In [20]:
from os import path
import numpy as np
import pandas as pd
from scipy.spatial.distance import pdist, squareform
from reconstruction_utils import run_kNeighbors, reorder_FA
from selfregulation.utils.utils import get_recent_dataset
from selfregulation.utils.result_utils import load_results, get_info
from selfregulation.utils.r_to_py_utils import psychFA

In [21]:
def k_nearest_close_reconstruction(results, drop_regex, num_available_measures=None,
                             pseudo_pop_size=60, n_reps=100, 
                             k_list=None, EFA_rotation='oblimin', 
                             metric='correlation',
                             verbose=True,
                             weightings = ['distance']):
    """
    Extension of k_nearest_reconstruction that uses a omnipotent "closeness" algorithm 
    to select a subset of variables
    """
    def run_EFA(data, c, rotation, orig_loading):
        fa, out = psychFA(data, c, rotate=EFA_rotation)
        loadings = pd.DataFrame(out['loadings'], index=data.columns)
        loadings = reorder_FA(orig_loadings, loadings)
        return loadings
    
    def get_closest(data, target, n_tasks=5, metric='correlation'):
        index = data.columns.get_loc(target)
        distances = squareform(pdist(data.T, metric=metric))
        sort_vars = data.columns[np.argsort(distances[index])]
        # get closest tasks until tasks are filled up
        tasks = set()
        for var in sort_vars:
            task, *_ = var.split('.')
            tasks.add(task)
            if len(tasks) == n_tasks:
                break
        # get variables from tasks
        neighbors = data.filter(regex='|'.join(tasks)).columns
        return neighbors
    c = results.EFA.results['num_factors']
    orig_loadings = results.EFA.get_loading(c, rotate=EFA_rotation)
    full_data = results.data
    drop_vars = list(full_data.filter(regex=drop_regex).columns)
    subset = full_data.drop(drop_vars, axis=1)
    full_loadings = run_EFA(subset, c, EFA_rotation, orig_loadings)
    if full_loadings is None:
        return
    var_reconstructions = pd.DataFrame()
    for var in drop_vars:
        # imagine we have a good estimate of one measure tomap is related to
        target = full_data.corr()[var].drop(drop_vars).idxmax()
        # get a neighborhood around that target
        available_vars = get_closest(full_loadings.T, target, n_tasks=num_available_measures,
                                    metric=metric)

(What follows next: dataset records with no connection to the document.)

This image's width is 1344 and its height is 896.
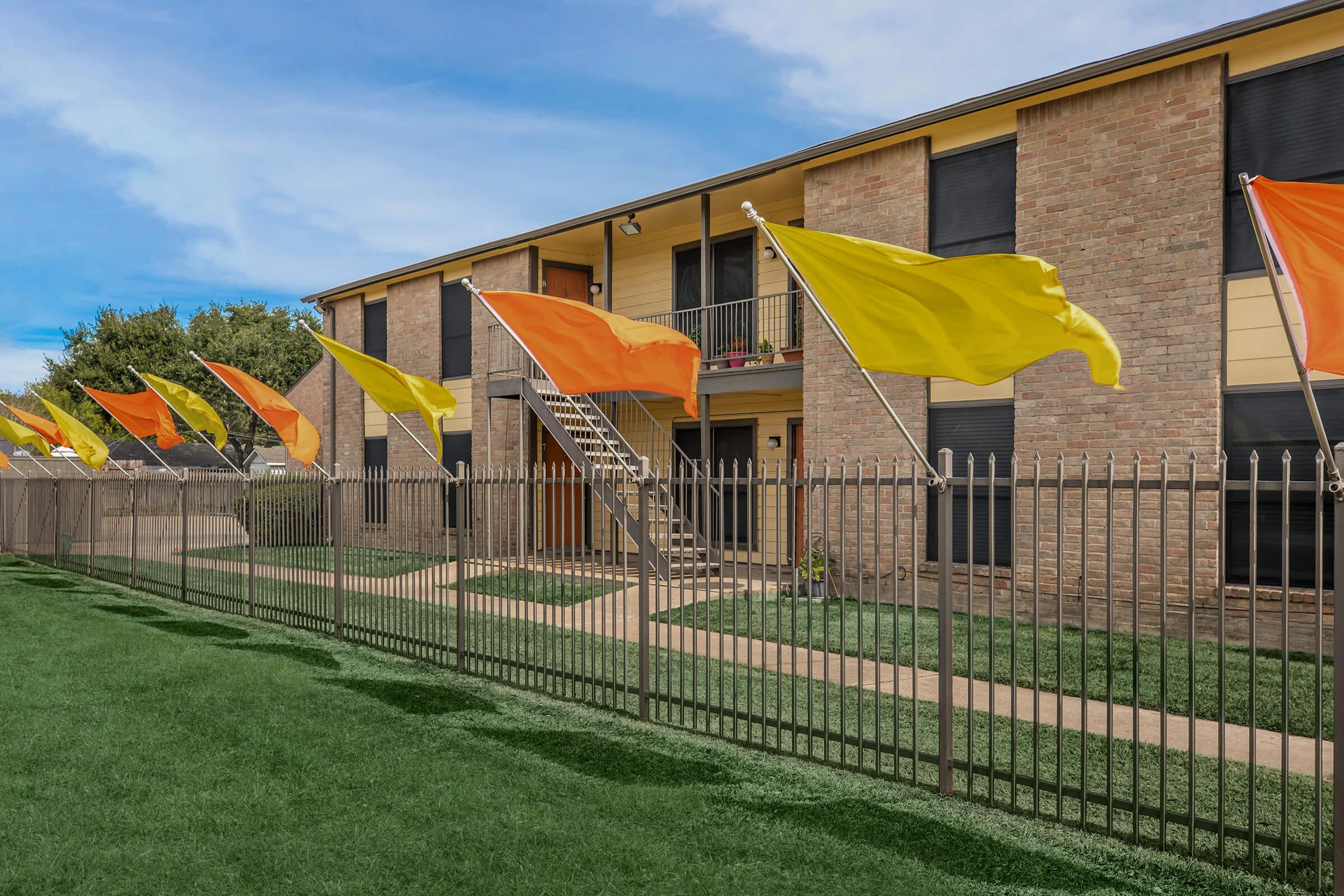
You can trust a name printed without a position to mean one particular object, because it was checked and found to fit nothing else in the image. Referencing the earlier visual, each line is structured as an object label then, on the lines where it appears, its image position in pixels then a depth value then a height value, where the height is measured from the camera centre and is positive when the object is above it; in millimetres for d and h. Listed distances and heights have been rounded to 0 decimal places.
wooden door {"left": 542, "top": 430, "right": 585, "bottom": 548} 11114 -49
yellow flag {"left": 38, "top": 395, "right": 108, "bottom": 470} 16172 +332
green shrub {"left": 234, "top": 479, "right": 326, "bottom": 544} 10766 -636
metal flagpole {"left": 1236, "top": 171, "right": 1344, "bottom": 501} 3926 +449
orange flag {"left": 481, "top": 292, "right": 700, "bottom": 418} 7414 +908
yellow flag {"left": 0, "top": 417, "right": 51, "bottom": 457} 17422 +473
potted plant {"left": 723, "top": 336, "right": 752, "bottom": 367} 15391 +1869
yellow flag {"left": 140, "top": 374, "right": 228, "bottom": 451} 13875 +816
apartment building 10016 +2886
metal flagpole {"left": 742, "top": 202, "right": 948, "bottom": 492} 5043 +706
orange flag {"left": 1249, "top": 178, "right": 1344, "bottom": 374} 3998 +923
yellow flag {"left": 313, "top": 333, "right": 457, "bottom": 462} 9008 +702
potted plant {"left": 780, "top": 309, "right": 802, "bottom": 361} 14789 +1847
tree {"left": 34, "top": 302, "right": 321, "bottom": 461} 46062 +5521
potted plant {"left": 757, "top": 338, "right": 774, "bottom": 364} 15547 +1846
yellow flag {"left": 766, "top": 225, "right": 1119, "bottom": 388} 4461 +778
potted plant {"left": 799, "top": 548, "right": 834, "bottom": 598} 12863 -1491
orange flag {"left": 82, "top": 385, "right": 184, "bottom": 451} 15016 +743
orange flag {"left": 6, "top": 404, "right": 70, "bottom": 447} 18017 +650
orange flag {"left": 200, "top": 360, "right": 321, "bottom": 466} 11781 +571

        # get dataset and loadings
        data = full_data.loc[:, set(available_vars) | set(drop_vars)]
        loadings = full_loadings.loc[available_vars,:]
        for rep in range(n_reps):
            random_subset = data.sample(pseudo_pop_size)
            distances = pd.DataFrame(squareform(pdist(random_subset.T, metric=metric)), 
                                     index=data.columns, 
                                     columns=data.columns).drop(drop_vars, axis=1)
            tmp_reconstruction = run_kNeighbors(distances, loadings, [var], weightings, 
                                                [min(loadings.shape[0], 13)])
            tmp_reconstruction['label'] = "closest_reconstruction"
            tmp_reconstruction['num_available_measures'] = num_available_measures
            tmp_reconstruction['rep'] = rep
            var_reconstructions = pd.concat([var_reconstructions, tmp_reconstruction])
    return var_reconstructions

In [22]:
EFA_rotation='oblimin'
dataset = get_recent_dataset()

results = load_results(dataset)['task']
output_dir = path.join(get_info('results_directory'),
                       'ontology_reconstruction', dataset, results.ID, EFA_rotation)
measure_list = np.unique([i.split('.')[0] for i in results.data.columns])

In [37]:
full_reconstruction = pd.DataFrame()
regex_list = ['^'+m for m in measure_list]
for num_available_measures in range(1,11):
    for pop_size in [30, 50, 100, 400]:
        for drop_regex in regex_list:
            var_reconstruction = k_nearest_close_reconstruction(results, drop_regex, num_available_measures, 
                                          pseudo_pop_size=pop_size, n_reps=50)
            if var_reconstruction is None:
                continue
            var_reconstruction['pop_size'] = pop_size
            full_reconstruction = pd.concat([full_reconstruction, var_reconstruction])
full_reconstruction = full_reconstruction.sort_values(by='var')
full_reconstruction.reset_index(drop=True, inplace=True)

In [41]:
# get reconstruction scores
loadings = results.EFA.get_loading()
loadings
scores = []
for i, row in full_reconstruction.iterrows():
    var = row['var']
    onto_embedding = loadings.loc[var]
    estimated_embedding = row[onto_embedding.index]
    score = np.corrcoef(list(estimated_embedding), 
                          list(onto_embedding))[0,1]
    scores.append(score)
full_reconstruction.loc[:, 'corr_score'] = scores

# of components not specified, using BIC determined #


In [42]:
summary = full_reconstruction.groupby(['var','pop_size','num_available_measures']).corr_score.agg([np.mean, np.std]).reset_index()
summary.to_pickle(path.join(output_dir, 'KNNRclosest_correlation_summary.pkl' ))